→ **Problem description**
Print the data that follows exactly as it stands, from its first line through the line containing "Joel Rose is a correspondent on NPR's", and stop there.

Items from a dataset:
--*--

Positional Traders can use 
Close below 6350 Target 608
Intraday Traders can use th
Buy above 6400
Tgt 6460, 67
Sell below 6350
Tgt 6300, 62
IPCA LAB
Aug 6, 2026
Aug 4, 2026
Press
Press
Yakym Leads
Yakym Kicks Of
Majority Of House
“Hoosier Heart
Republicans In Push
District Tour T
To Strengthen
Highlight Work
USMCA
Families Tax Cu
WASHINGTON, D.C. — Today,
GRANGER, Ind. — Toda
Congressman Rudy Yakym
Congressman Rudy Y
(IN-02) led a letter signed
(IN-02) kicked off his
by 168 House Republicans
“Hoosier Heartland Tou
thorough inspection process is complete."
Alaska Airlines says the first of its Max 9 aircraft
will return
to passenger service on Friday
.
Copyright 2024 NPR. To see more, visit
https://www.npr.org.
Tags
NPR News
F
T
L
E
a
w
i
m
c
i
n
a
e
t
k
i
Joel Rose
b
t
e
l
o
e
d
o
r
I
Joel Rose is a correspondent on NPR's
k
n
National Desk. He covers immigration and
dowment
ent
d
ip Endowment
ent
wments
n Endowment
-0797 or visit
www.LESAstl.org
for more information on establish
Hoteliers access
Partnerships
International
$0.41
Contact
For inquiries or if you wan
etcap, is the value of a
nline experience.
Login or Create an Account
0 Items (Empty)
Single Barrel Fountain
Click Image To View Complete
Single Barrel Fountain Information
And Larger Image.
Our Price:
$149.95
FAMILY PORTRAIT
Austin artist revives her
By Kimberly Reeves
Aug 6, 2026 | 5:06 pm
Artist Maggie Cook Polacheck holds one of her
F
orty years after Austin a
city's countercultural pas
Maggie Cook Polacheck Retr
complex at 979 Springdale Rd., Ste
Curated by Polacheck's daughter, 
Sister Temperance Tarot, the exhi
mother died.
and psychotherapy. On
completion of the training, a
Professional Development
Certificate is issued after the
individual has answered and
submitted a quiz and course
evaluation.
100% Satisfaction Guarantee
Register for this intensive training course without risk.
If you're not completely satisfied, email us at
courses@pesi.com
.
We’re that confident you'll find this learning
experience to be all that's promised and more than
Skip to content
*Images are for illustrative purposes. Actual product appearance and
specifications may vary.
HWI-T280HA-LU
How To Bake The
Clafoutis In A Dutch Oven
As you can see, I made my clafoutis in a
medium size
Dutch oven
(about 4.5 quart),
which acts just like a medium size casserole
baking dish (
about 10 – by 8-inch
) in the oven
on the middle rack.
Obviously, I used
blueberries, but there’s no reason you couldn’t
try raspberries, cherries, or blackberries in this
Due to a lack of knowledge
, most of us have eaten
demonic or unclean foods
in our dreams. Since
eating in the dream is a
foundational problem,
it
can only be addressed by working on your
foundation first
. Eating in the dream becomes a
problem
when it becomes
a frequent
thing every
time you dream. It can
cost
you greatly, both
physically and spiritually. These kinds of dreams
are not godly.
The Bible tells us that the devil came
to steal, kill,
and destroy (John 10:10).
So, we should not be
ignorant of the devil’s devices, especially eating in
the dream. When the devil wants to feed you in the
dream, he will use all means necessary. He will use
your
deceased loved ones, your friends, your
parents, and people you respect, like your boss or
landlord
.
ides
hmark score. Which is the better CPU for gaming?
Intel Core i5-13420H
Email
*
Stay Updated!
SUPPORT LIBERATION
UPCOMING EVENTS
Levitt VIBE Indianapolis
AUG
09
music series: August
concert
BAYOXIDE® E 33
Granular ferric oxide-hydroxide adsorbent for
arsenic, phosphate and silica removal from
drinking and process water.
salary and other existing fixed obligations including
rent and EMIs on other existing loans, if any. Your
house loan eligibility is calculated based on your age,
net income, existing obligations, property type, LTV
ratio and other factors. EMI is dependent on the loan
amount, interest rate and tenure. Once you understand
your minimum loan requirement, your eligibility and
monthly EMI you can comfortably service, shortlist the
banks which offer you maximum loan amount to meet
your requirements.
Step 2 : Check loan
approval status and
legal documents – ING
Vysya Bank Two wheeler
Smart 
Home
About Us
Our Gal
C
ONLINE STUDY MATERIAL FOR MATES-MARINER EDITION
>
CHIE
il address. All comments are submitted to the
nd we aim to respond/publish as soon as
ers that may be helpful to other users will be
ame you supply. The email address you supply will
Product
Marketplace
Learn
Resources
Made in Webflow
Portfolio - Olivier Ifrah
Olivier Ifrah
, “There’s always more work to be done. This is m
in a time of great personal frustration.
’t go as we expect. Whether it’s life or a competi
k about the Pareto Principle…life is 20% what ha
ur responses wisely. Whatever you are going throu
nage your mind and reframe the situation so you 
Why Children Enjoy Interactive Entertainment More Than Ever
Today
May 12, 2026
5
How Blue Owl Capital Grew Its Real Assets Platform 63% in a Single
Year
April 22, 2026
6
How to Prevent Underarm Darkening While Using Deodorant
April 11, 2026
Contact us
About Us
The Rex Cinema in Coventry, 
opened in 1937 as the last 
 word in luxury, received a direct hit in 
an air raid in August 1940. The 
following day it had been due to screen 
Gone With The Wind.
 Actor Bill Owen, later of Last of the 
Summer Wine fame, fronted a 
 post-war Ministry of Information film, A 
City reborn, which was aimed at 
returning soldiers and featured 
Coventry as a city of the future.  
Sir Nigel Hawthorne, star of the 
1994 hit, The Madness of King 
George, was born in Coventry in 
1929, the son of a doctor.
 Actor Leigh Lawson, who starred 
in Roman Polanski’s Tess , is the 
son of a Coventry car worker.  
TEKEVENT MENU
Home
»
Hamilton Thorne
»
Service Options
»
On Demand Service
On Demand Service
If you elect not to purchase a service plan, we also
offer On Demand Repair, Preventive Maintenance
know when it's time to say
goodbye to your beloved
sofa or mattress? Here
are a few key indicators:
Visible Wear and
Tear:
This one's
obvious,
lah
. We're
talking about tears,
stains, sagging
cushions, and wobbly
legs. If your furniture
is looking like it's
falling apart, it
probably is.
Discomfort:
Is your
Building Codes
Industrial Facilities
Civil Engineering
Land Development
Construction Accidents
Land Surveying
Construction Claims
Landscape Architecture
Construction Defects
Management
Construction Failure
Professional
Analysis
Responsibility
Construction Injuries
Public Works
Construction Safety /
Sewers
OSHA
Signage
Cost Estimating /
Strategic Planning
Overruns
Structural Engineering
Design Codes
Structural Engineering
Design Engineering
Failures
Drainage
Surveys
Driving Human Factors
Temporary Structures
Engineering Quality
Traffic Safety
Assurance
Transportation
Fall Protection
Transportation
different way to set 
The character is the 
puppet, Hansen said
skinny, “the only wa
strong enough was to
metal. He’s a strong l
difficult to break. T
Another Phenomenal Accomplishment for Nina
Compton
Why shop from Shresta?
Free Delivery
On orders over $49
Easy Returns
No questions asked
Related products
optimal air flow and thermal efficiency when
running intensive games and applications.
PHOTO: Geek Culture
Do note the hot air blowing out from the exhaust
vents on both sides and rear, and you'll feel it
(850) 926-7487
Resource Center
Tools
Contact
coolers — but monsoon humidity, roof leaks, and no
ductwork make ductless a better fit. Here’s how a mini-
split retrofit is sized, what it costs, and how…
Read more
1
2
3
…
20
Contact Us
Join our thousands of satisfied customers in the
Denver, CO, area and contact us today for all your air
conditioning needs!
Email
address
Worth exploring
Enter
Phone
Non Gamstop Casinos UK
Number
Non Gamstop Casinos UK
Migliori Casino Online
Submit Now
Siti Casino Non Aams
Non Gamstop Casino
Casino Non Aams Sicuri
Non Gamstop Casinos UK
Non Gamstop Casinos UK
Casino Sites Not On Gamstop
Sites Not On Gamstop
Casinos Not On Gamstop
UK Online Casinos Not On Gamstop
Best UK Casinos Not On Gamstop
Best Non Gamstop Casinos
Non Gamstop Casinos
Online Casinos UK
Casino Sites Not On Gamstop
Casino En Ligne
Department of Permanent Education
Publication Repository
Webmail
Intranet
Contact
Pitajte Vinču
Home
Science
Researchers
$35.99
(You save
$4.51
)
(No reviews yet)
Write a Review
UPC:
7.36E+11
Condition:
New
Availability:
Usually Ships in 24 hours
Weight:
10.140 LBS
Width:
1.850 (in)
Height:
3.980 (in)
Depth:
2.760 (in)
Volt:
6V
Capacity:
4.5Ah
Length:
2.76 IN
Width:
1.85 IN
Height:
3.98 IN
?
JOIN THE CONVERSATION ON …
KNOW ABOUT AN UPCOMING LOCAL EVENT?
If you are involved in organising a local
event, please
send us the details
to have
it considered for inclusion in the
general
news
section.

--*--

→ **Written solution**
Positional Traders can use 
Close below 6350 Target 608
Intraday Traders can use th
Buy above 6400
Tgt 6460, 67
Sell below 6350
Tgt 6300, 62
IPCA LAB
Aug 6, 2026
Aug 4, 2026
Press
Press
Yakym Leads
Yakym Kicks Of
Majority Of House
“Hoosier Heart
Republicans In Push
District Tour T
To Strengthen
Highlight Work
USMCA
Families Tax Cu
WASHINGTON, D.C. — Today,
GRANGER, Ind. — Toda
Congressman Rudy Yakym
Congressman Rudy Y
(IN-02) led a letter signed
(IN-02) kicked off his
by 168 House Republicans
“Hoosier Heartland Tou
thorough inspection process is complete."
Alaska Airlines says the first of its Max 9 aircraft
will return
to passenger service on Friday
.
Copyright 2024 NPR. To see more, visit
https://www.npr.org.
Tags
NPR News
F
T
L
E
a
w
i
m
c
i
n
a
e
t
k
i
Joel Rose
b
t
e
l
o
e
d
o
r
I
Joel Rose is a correspondent on NPR's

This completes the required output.